Для нас Пинкертон и пинкертоновщина стали нарицательным обозначением бульварщины, но в то время этот лозунг, надо полагать, казался приемлемым в попытках создать увлекательную приключенческую литературу для юношества на таком необозримом, богатом приключениями материале, как революция, гражданская война, международная солидарность трудящихся, борьба с нарождающимся фашизмом... Об этом свидетельствует М. С. Шагинян в статье «Как я писала «Месс-Менд».
Большинство произведений упомянутого жанра сейчас вряд ли можно читать без не предусмотренного авторами смеха; впрочем, можно предположить, что и в те времена авторы не сохраняли на лицах скучливой серьезности, бросая своих героев в каскады невероятных приключений.
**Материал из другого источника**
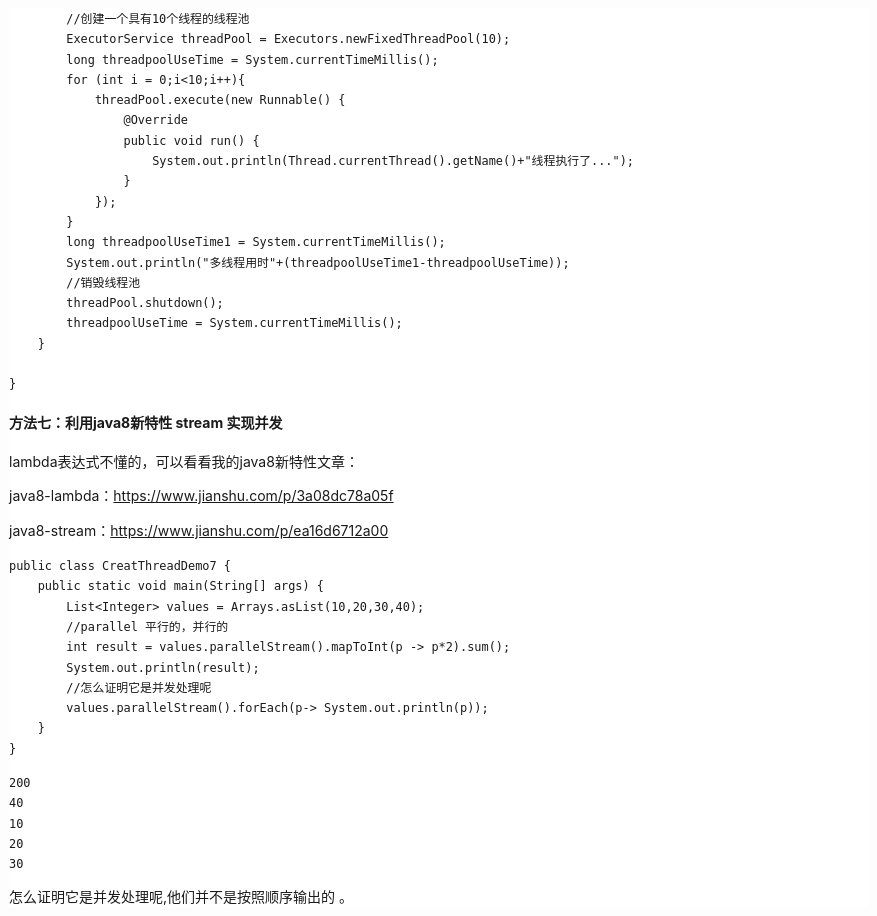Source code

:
 ```
        //创建一个具有10个线程的线程池
        ExecutorService threadPool = Executors.newFixedThreadPool(10);
        long threadpoolUseTime = System.currentTimeMillis();
        for (int i = 0;i<10;i++){
            threadPool.execute(new Runnable() {
                @Override
                public void run() {
                    System.out.println(Thread.currentThread().getName()+"线程执行了...");
                }
            });
        }
        long threadpoolUseTime1 = System.currentTimeMillis();
        System.out.println("多线程用时"+(threadpoolUseTime1-threadpoolUseTime));
        //销毁线程池
        threadPool.shutdown();
        threadpoolUseTime = System.currentTimeMillis();
    }

}

```
#### 方法七：利用java8新特性  stream 实现并发
lambda表达式不懂的，可以看看我的java8新特性文章：

java8-lambda：https://www.jianshu.com/p/3a08dc78a05f

java8-stream：https://www.jianshu.com/p/ea16d6712a00
```
public class CreatThreadDemo7 {
    public static void main(String[] args) {
        List<Integer> values = Arrays.asList(10,20,30,40);
        //parallel 平行的，并行的
        int result = values.parallelStream().mapToInt(p -> p*2).sum();
        System.out.println(result);
        //怎么证明它是并发处理呢
        values.parallelStream().forEach(p-> System.out.println(p));
    }
}

```
```
200
40
10
20
30
```
怎么证明它是并发处理呢,他们并不是按照顺序输出的 。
Это была игра, была попытка растормошить читателя, не всегда удачная, но чаще всего задорная. За перо охотно брались весьма уважаемые литераторы. В «Записках старого петербуржца» Льва Успенского есть превосходное место, где рассказывается о том, как они с приятелем трудились над сочинением подобного романа.
«Ни разу нас не затруднило представить себе, что было «во мраке чернильной ночи»: там всегда обнаруживалось нечто немыслимое. Мы обрушили из космоса на Баку радиоактивный метеорит. Мы заставили «банду некоего Брегадзе» охотиться за ним. Мы заперли весьма положительную сестру этого негодяя в несгораемый шкаф, а выручить ее оттуда поручили собаке.
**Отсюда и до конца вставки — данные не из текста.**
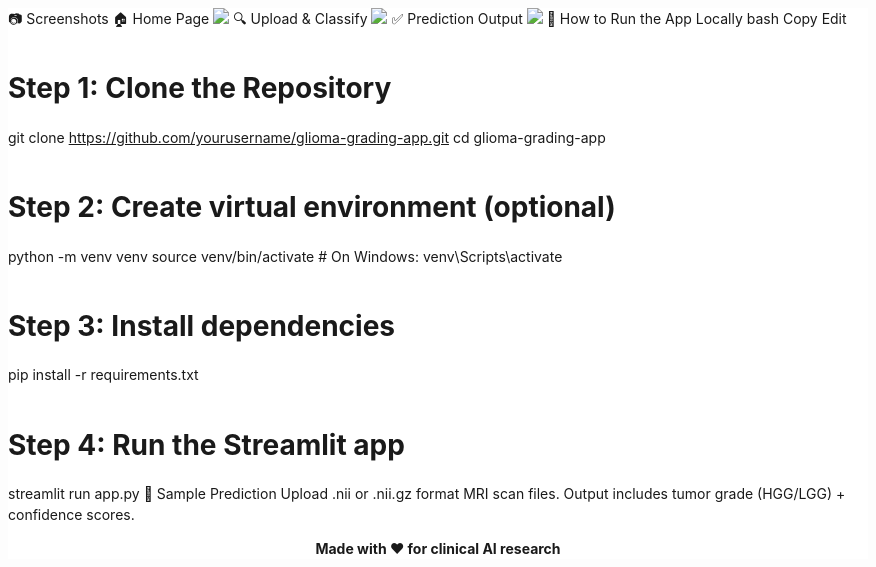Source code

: 📷 Screenshots
🏠 Home Page
<img src="images/homepage.png" width="800"/>
🔍 Upload & Classify
<img src="images/upload-classify.png" width="800"/>
✅ Prediction Output
<img src="images/prediction-hgg.png" width="800"/>
🚀 How to Run the App Locally
bash
Copy
Edit
# Step 1: Clone the Repository
git clone https://github.com/yourusername/glioma-grading-app.git
cd glioma-grading-app

# Step 2: Create virtual environment (optional)
python -m venv venv
source venv/bin/activate  # On Windows: venv\Scripts\activate

# Step 3: Install dependencies
pip install -r requirements.txt

# Step 4: Run the Streamlit app
streamlit run app.py
🧪 Sample Prediction
Upload .nii or .nii.gz format MRI scan files.
Output includes tumor grade (HGG/LGG) + confidence scores.


<p align="center"><strong>Made with ❤️ for clinical AI research</strong></p>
То была неслыханная собака: дог, зашитый в шкуру сенбернара, чтобы между этими двумя шкурами можно было переправлять за границу драгоценные камни и шифрованные донесения мерзавцев. При этом работали мы с такой яростью, что в одной из глав романа шерсть на спине этого пса дыбом встала от злости — шерсть на чужой шкуре!»
Как это ни странно,— а может быть, вовсе не странно,— но книга была издана — под псевдонимом Л. Рубус, под названием «Запах лимона», в Харькове. За полной библиографической редкостью этого издания точную дату его выхода самому автору воспоминаний установить не удалось. Но в Ленинской библиотеке экземпляр все-таки сохранился — «Запах лимона» вышел в 1928 году...
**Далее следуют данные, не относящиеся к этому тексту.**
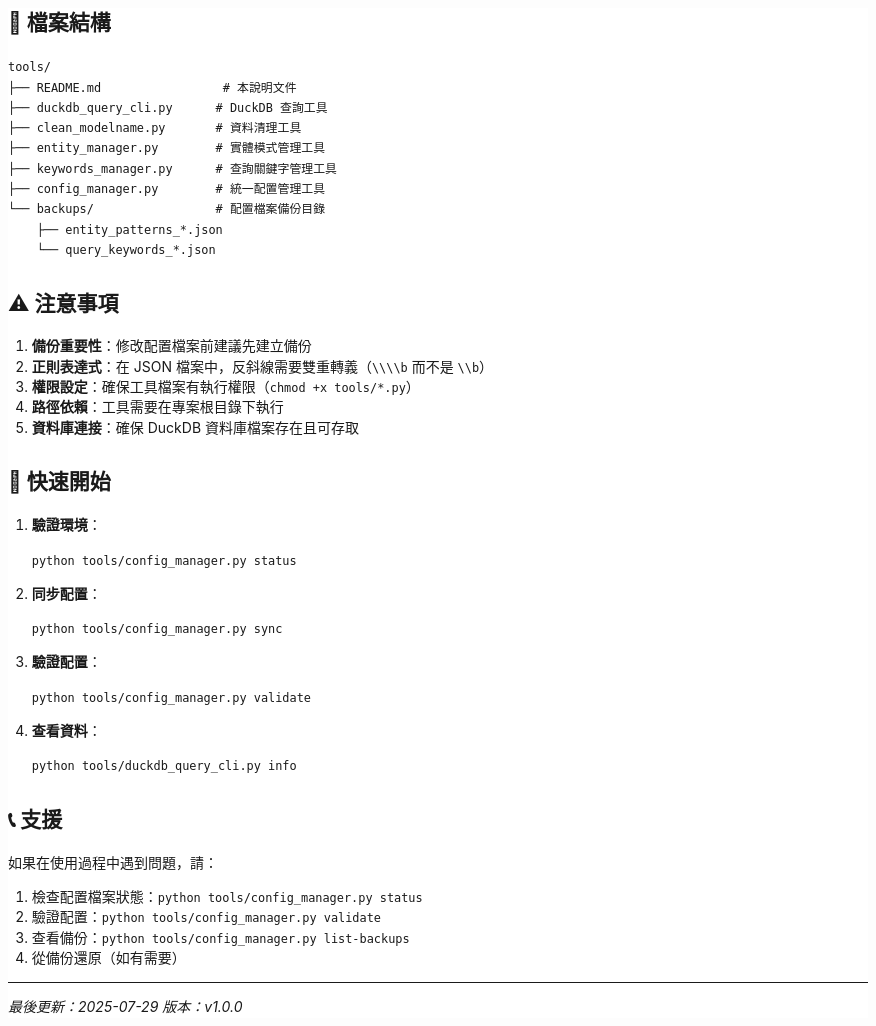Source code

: ## 📁 檔案結構

```
tools/
├── README.md                 # 本說明文件
├── duckdb_query_cli.py      # DuckDB 查詢工具
├── clean_modelname.py       # 資料清理工具
├── entity_manager.py        # 實體模式管理工具
├── keywords_manager.py      # 查詢關鍵字管理工具
├── config_manager.py        # 統一配置管理工具
└── backups/                 # 配置檔案備份目錄
    ├── entity_patterns_*.json
    └── query_keywords_*.json
```

## ⚠️ 注意事項

1. **備份重要性**：修改配置檔案前建議先建立備份
2. **正則表達式**：在 JSON 檔案中，反斜線需要雙重轉義（`\\\\b` 而不是 `\\b`）
3. **權限設定**：確保工具檔案有執行權限（`chmod +x tools/*.py`）
4. **路徑依賴**：工具需要在專案根目錄下執行
5. **資料庫連接**：確保 DuckDB 資料庫檔案存在且可存取

## 🚀 快速開始

1. **驗證環境**：
   ```bash
   python tools/config_manager.py status
   ```

2. **同步配置**：
   ```bash
   python tools/config_manager.py sync
   ```

3. **驗證配置**：
   ```bash
   python tools/config_manager.py validate
   ```

4. **查看資料**：
   ```bash
   python tools/duckdb_query_cli.py info
   ```

## 📞 支援

如果在使用過程中遇到問題，請：
1. 檢查配置檔案狀態：`python tools/config_manager.py status`
2. 驗證配置：`python tools/config_manager.py validate`
3. 查看備份：`python tools/config_manager.py list-backups`
4. 從備份還原（如有需要）

---

*最後更新：2025-07-29*
*版本：v1.0.0*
Чтобы еще более расширить представление о том, что это была за литература, остановимся на романе, который немногим отличался от «Запаха лимона», назывался он «Иприт», был написан Всеволодом Ивановым и Виктором Шкловским и выпускался в 1925 году центральным издательством страны отдельными тоненькими выпусками с немалым по тем временам тиражом — 30 тысяч экземпляров. Можно думать, что были читатели, которые охотились за этими выпусками, что именно такая книга определяла их круг чтения.